### EXERCISES TO COMPLETE
A – Do the following statements agree with the vaccine comment thread? (i) AstraZeneca's effectiveness against infection was in the 70s%. (ii) Two doses of AstraZeneca produced more antibodies than AstraZeneca followed by Pfizer. (iii) The 95% confidence interval against Delta infections is given as 43.6% to 84.5%. For each, answer yes or no and quote the words from the thread that decide it.
B – Swap "hospitals" for "clinics" in the vaccine comment thread, and write out everything from "4. US vaccinated" down to "Believe the science!" with that change.

### SOURCE PASSAGE
★ ★ ★ ★


    • That’s not correct. First of all, you have to differentiate between the efficiency of preventing an infection and hospitalization / death. AZs effectiveness against infection was lower than the mRNAs effectiveness, and in the 70s%, while mRNA are >95%. The efficiency against death was still 100% in the trials (but, of course, very sick people don’t participate in trials, so the numbers in the trials will always be better).
      Against Delta infections, it’s still at about 70%:
      The confidence intervals in those studies are huge though. The 95% CI is specified as 43.6% to 84.5%…

  4. US vaccinated people aren’t tested for covid when admitted into hospitals, because you can’t died from covid if you haven’t tested positive for covid. Believe the science!

    • Actually you can in the US. All the hospital has to do is make sure “probable COVID-19” is on the death certificate and they get that 20% bonus from Medicare and Medicaid even if the deceased never tested positive for SARS-COV-2.

  5. More on AstraZeneca versus Pfizer (and perhaps Moderna by extension)…

    One take away, following AstraZeneca with Pfizer produced 9x more antibodies than 2 doses of AstraZeneca. But 2 doses of Pfizer were even higher than this.

    Judging from, it looks like one could argue that roughly 50% of the UK vaccinations were likely Pfizer and roughly 50% were likely AstraZeneca. The actual math is different, but one has to do a little guessing / assuming predicated upon what they’ve ordered versus what has actually been approved.

  6. Based on the premise that no official covid-related numbers are trustworthy, I wonder why they came up with such different messages? The UK admission that the vaccines don’t work very well seems to me smarter. They can pressure the vaccine refusniks with “you fiend, you must get the jab or you’ll kill your (already vaccinated) grandma!”.

    In the US by contrast, if they’re telling the refusniks that the risk is all on them then I suspect the reaction will usually be “OK with me!”. Another problem for the US line is, if the vaccines work so well how do you promote “vaccines today, vaccines tomorrow, vaccines for ever”? What’s the pretext for “booster shots” if the existing vaccines are so good?

    My prediction is that the US message will be “corrected”, i.e. it will be “discovered” that the vaccines didn’t work so well after all and there is only one solution – more vaccines!

  7. Why would the vaccines work against the delta variant at all? You have to get flu vaccines every year, too (or rather had to, since the flu seems to have been eradicated).

    Look forward to the epsilon variant next summer.

★ ★ ★ ★

Dataset entries
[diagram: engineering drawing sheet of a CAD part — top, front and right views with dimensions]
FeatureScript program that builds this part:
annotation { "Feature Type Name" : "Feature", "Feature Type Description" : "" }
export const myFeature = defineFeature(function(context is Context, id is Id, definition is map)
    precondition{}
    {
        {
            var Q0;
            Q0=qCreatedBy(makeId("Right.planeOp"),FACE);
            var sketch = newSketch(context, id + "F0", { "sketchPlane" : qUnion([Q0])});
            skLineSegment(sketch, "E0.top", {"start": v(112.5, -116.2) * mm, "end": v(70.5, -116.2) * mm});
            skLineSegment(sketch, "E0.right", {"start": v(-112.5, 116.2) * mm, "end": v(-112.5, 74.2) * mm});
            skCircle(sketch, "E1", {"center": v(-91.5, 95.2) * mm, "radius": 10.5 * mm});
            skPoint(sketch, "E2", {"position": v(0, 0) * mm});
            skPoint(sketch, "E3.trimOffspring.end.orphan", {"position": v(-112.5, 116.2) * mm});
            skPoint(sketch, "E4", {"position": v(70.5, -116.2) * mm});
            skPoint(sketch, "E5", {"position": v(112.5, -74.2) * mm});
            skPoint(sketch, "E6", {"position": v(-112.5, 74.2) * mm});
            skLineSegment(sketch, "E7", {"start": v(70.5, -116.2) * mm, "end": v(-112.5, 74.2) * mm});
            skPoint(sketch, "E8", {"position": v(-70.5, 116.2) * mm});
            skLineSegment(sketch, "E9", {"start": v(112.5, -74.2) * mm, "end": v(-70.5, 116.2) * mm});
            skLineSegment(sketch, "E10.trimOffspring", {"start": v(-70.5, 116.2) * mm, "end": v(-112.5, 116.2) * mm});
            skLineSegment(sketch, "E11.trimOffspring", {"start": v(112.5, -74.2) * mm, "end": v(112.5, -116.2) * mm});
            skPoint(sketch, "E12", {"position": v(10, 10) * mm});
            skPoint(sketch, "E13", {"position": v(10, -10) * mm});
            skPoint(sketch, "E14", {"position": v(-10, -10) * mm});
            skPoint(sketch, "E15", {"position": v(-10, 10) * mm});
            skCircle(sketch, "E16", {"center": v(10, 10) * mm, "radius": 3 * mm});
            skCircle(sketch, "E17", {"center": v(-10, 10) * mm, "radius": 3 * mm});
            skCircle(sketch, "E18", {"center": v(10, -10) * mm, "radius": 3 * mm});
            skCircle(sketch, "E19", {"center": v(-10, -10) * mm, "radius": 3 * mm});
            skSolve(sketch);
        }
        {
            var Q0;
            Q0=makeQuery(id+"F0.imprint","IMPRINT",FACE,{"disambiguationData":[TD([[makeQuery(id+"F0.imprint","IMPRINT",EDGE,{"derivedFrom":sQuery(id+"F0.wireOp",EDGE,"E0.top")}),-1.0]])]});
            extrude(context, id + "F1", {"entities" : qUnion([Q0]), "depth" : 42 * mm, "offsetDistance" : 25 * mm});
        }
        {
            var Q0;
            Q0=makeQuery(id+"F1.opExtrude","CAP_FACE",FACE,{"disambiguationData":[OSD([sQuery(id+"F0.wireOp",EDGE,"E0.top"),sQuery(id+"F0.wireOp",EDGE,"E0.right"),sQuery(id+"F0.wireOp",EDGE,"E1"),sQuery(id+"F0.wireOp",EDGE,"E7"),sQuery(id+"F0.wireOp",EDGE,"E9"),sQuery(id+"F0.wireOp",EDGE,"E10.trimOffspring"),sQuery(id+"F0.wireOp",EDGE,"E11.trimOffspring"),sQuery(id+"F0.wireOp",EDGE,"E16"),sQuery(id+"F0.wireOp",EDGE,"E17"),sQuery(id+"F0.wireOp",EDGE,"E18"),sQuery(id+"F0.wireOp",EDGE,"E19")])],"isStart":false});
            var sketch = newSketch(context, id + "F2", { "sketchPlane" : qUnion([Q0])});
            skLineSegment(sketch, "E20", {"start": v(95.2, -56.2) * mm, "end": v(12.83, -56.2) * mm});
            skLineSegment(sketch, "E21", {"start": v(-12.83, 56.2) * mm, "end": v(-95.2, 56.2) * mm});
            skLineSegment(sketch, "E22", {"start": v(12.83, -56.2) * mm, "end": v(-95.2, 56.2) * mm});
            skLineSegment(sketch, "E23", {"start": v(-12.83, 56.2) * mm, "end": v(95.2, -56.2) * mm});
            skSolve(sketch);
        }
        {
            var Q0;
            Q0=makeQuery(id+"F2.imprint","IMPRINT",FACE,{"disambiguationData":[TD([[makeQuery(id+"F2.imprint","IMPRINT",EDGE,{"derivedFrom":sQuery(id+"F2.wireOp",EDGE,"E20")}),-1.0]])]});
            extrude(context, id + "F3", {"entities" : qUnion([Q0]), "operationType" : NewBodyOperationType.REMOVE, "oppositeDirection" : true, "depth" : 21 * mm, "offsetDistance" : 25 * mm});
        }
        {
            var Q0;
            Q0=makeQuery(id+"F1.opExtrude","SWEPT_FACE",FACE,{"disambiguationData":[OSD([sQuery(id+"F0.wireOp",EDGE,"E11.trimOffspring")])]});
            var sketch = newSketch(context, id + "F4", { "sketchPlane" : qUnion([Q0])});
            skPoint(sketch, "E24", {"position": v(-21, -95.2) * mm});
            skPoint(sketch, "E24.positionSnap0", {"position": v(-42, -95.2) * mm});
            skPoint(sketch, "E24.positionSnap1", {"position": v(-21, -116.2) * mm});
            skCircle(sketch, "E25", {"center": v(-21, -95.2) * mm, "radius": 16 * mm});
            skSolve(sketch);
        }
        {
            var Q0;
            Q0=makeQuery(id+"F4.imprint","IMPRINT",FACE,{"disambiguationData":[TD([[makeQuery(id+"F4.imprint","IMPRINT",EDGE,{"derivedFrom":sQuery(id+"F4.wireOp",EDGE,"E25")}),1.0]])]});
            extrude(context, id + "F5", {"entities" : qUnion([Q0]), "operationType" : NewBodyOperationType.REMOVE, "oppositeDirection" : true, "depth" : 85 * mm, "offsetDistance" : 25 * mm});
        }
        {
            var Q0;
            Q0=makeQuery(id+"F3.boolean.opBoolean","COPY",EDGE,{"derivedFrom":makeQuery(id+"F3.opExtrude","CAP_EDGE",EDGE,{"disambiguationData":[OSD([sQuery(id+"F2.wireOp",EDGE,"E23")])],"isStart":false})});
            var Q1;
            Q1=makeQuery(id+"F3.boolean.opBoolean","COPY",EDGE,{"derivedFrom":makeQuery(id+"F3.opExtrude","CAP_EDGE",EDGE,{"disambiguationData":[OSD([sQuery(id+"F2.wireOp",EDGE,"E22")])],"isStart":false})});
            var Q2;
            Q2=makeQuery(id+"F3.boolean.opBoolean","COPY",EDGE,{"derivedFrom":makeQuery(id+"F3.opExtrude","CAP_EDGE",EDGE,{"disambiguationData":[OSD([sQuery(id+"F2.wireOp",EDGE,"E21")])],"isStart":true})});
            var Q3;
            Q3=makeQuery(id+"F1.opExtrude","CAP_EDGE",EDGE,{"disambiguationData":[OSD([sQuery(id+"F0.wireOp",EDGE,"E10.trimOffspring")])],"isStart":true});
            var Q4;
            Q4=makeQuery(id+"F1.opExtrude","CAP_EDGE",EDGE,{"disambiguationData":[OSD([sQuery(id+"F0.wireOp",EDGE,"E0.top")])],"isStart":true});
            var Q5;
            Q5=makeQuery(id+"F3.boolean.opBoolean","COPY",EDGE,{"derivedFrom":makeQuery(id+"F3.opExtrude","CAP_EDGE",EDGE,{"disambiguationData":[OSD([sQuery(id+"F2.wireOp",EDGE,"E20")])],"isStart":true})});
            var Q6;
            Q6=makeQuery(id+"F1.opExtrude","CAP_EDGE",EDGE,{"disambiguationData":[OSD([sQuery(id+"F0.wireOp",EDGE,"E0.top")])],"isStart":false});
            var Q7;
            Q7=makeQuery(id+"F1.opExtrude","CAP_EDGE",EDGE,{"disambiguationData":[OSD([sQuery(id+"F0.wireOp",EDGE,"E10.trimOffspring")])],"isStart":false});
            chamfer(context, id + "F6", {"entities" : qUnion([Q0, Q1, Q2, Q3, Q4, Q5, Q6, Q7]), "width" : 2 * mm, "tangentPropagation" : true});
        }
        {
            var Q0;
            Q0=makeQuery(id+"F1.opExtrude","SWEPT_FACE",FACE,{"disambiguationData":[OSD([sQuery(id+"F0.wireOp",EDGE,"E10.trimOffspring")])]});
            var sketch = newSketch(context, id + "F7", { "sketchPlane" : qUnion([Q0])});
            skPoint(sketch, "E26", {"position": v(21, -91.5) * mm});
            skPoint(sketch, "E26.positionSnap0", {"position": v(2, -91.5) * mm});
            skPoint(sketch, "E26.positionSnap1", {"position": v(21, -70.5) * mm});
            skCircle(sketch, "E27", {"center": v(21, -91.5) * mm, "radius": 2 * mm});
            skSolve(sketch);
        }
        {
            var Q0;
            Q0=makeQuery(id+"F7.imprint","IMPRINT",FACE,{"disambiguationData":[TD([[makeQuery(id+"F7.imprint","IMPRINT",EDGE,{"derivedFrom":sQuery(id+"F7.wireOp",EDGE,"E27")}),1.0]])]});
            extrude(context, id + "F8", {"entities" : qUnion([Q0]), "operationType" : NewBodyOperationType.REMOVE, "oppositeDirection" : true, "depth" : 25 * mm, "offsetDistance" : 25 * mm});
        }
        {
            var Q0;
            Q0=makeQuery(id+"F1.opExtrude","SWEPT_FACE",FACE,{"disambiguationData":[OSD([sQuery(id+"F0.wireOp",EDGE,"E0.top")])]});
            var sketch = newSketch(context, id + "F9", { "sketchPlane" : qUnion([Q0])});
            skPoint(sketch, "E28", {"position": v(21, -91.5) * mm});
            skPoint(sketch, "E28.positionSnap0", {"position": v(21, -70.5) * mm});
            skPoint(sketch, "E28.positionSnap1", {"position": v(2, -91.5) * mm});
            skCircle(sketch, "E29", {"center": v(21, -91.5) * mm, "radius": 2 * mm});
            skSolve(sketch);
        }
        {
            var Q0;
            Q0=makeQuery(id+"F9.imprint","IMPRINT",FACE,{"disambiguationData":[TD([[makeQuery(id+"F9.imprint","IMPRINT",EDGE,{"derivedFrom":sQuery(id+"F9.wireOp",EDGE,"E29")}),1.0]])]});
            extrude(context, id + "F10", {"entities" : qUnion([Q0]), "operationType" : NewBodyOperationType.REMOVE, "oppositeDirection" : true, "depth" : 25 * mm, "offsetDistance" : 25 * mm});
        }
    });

★ ★ ★ ★

### ANSWERS BY ITEM NUMBER
A –
(i) Yes: "AZs effectiveness against infection was lower than the mRNAs effectiveness, and in the 70s%"
(ii) No: "following AstraZeneca with Pfizer produced 9x more antibodies than 2 doses of AstraZeneca"
(iii) Yes: "The 95% CI is specified as 43.6% to 84.5%"

B –
4. US vaccinated people aren’t tested for covid when admitted into clinics, because you can’t died from covid if you haven’t tested positive for covid. Believe the science!